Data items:
=== Section Start ===
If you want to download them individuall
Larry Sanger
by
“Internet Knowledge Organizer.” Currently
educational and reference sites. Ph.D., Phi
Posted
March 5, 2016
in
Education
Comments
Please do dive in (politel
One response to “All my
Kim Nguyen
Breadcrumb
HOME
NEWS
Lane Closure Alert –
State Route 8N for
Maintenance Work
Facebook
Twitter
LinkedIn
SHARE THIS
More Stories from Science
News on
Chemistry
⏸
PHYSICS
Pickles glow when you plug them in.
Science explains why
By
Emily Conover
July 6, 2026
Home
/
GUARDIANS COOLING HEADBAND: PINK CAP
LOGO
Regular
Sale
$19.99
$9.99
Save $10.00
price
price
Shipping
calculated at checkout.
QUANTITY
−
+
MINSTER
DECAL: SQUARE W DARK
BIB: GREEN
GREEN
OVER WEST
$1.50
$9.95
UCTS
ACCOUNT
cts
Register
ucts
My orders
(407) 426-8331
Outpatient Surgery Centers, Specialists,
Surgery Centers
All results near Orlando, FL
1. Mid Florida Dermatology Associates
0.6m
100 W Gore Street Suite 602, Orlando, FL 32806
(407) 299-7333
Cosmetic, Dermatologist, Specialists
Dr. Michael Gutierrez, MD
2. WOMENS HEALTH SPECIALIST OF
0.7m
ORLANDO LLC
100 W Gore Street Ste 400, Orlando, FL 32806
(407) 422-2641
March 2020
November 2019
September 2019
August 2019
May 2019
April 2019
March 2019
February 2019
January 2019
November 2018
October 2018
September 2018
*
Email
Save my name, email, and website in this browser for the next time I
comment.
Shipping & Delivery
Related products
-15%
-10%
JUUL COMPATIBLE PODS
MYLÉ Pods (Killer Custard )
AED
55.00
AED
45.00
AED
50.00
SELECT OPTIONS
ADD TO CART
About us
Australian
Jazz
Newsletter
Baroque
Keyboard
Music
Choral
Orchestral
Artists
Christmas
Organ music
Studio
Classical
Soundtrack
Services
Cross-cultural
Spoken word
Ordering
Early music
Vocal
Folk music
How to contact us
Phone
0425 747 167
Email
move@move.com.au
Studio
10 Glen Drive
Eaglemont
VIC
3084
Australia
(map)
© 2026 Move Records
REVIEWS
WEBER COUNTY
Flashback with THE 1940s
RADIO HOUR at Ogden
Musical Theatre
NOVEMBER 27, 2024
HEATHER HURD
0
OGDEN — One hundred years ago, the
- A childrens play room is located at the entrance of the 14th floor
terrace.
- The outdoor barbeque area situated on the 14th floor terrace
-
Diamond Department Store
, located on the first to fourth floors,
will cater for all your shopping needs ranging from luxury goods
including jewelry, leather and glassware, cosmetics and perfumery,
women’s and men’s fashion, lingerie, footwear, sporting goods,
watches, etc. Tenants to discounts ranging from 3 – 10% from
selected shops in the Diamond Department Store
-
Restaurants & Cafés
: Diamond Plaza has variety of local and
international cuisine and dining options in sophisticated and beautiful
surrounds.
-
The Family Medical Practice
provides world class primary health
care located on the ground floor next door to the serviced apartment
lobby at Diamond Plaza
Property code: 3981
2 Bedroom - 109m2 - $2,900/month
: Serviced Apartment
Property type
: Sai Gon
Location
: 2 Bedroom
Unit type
=== Section End ===
◆ To-do item
Return every line of the records above word for word, in the same order and with nothing changed.

◆ Task output
If you want to download them individuall
Larry Sanger
by
“Internet Knowledge Organizer.” Currently
educational and reference sites. Ph.D., Phi
Posted
March 5, 2016
in
Education
Comments
Please do dive in (politel
One response to “All my
Kim Nguyen
Breadcrumb
HOME
NEWS
Lane Closure Alert –
State Route 8N for
Maintenance Work
Facebook
Twitter
LinkedIn
SHARE THIS
More Stories from Science
News on
Chemistry
⏸
PHYSICS
Pickles glow when you plug them in.
Science explains why
By
Emily Conover
July 6, 2026
Home
/
GUARDIANS COOLING HEADBAND: PINK CAP
LOGO
Regular
Sale
$19.99
$9.99
Save $10.00
price
price
Shipping
calculated at checkout.
QUANTITY
−
+
MINSTER
DECAL: SQUARE W DARK
BIB: GREEN
GREEN
OVER WEST
$1.50
$9.95
UCTS
ACCOUNT
cts
Register
ucts
My orders
(407) 426-8331
Outpatient Surgery Centers, Specialists,
Surgery Centers
All results near Orlando, FL
1. Mid Florida Dermatology Associates
0.6m
100 W Gore Street Suite 602, Orlando, FL 32806
(407) 299-7333
Cosmetic, Dermatologist, Specialists
Dr. Michael Gutierrez, MD
2. WOMENS HEALTH SPECIALIST OF
0.7m
ORLANDO LLC
100 W Gore Street Ste 400, Orlando, FL 32806
(407) 422-2641
March 2020
November 2019
September 2019
August 2019
May 2019
April 2019
March 2019
February 2019
January 2019
November 2018
October 2018
September 2018
*
Email
Save my name, email, and website in this browser for the next time I
comment.
Shipping & Delivery
Related products
-15%
-10%
JUUL COMPATIBLE PODS
MYLÉ Pods (Killer Custard )
AED
55.00
AED
45.00
AED
50.00
SELECT OPTIONS
ADD TO CART
About us
Australian
Jazz
Newsletter
Baroque
Keyboard
Music
Choral
Orchestral
Artists
Christmas
Organ music
Studio
Classical
Soundtrack
Services
Cross-cultural
Spoken word
Ordering
Early music
Vocal
Folk music
How to contact us
Phone
0425 747 167
Email
move@move.com.au
Studio
10 Glen Drive
Eaglemont
VIC
3084
Australia
(map)
© 2026 Move Records
REVIEWS
WEBER COUNTY
Flashback with THE 1940s
RADIO HOUR at Ogden
Musical Theatre
NOVEMBER 27, 2024
HEATHER HURD
0
OGDEN — One hundred years ago, the
- A childrens play room is located at the entrance of the 14th floor
terrace.
- The outdoor barbeque area situated on the 14th floor terrace
-
Diamond Department Store
, located on the first to fourth floors,
will cater for all your shopping needs ranging from luxury goods
including jewelry, leather and glassware, cosmetics and perfumery,
women’s and men’s fashion, lingerie, footwear, sporting goods,
watches, etc. Tenants to discounts ranging from 3 – 10% from
selected shops in the Diamond Department Store
-
Restaurants & Cafés
: Diamond Plaza has variety of local and
international cuisine and dining options in sophisticated and beautiful
surrounds.
-
The Family Medical Practice
provides world class primary health
care located on the ground floor next door to the serviced apartment
lobby at Diamond Plaza
Property code: 3981
2 Bedroom - 109m2 - $2,900/month
: Serviced Apartment
Property type
: Sai Gon
Location
: 2 Bedroom
Unit type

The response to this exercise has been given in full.